19th-century association football stadium in Luton, England

Dunstable Road, also known as Bury Park, was a football ground in Luton, England. It was the home ground of Luton Town between 1897 and 1905.

==History==
The ground was located between Dunstable Road and the now-closed railway line between Luton and Dunstable. Luton moved to the site in 1897 from their previous Dallow Lane ground, and Dunstable Road was officially opened on 3 April 1897 by the Duke of Bedford, who also donated £50 towards the £800 building costs. The match saw Luton beat Loughborough 3–0 in the United League.
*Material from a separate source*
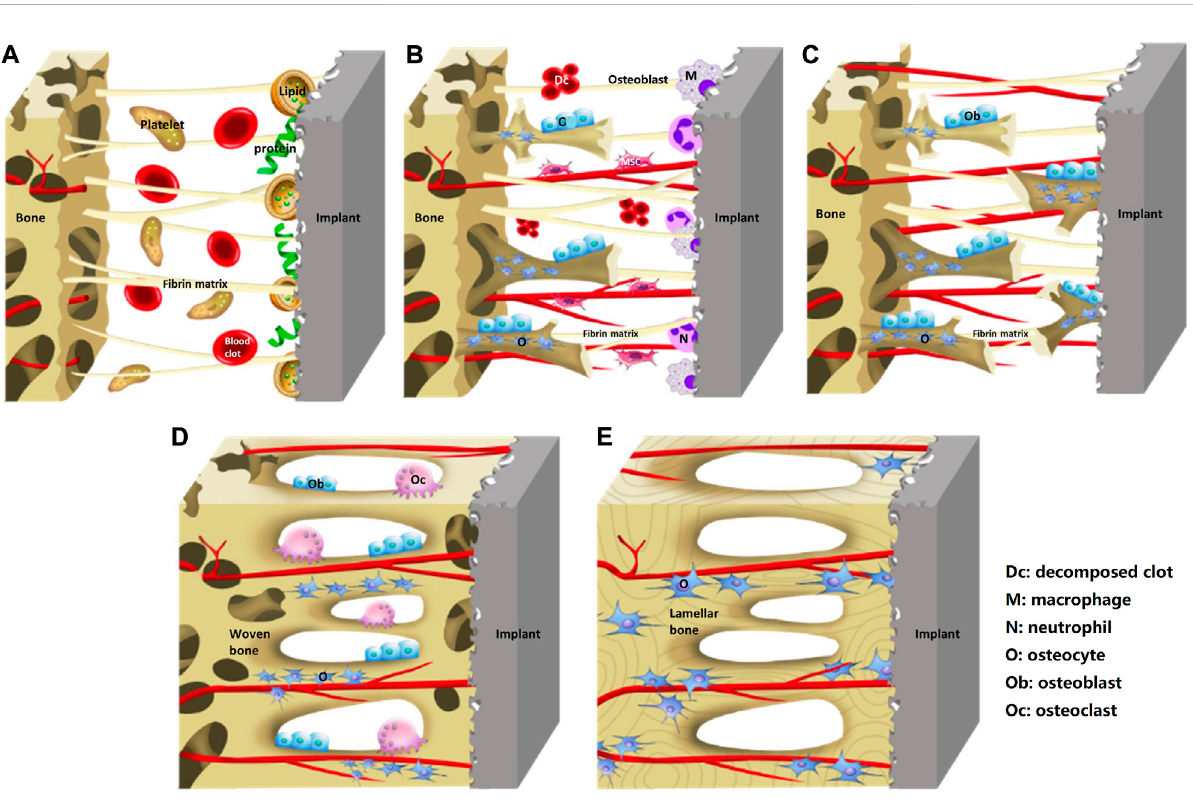
FIGURE 1 Schematic diagram of the process of implants osseointegration. (A) Blood clot and fi brin matrix formation. (B) Woven bone formation. (C) Distance osteogenesis and contact osteogenesis. (D) Newborn woven bones fi ll up the gap. (E) Woven bone matures into lamellar bone. Reprinted with permission (Liu et al., 2020a). Copyright 2019, the Authors. Published by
The ground initially consisted of a covered seated stand on the eastern touchline, a covered standing area on the western touchline and raised embankments around the rest of the pitch.

After finishing as runners-up in the United League in the 1896–97 season, Luton were elected to the Second Division of the Football League. The first Football League match at the ground was played on 11 September 1897, with Luton beating Gainsborough Trinity 4–0. The highest league attendance was recorded later in the season, when 5,000 saw Luton beat Grimsby Town on 27 December 1897. However, by the 1899–1900 season attendances had fallen as low as 500. Luton finished second-bottom of the Second Division and chose not to stand for re-election, instead dropping into the Southern League for the following season. The final Football League match at the ground saw Luton lose 2–1 to Small Heath on 21 April 1900 in front of 1,000 spectators.

In 1905 the site was sold for housing, and the club moved to Kenilworth Road, around 200 metres away. The site is now a mix of residential and commercial developments.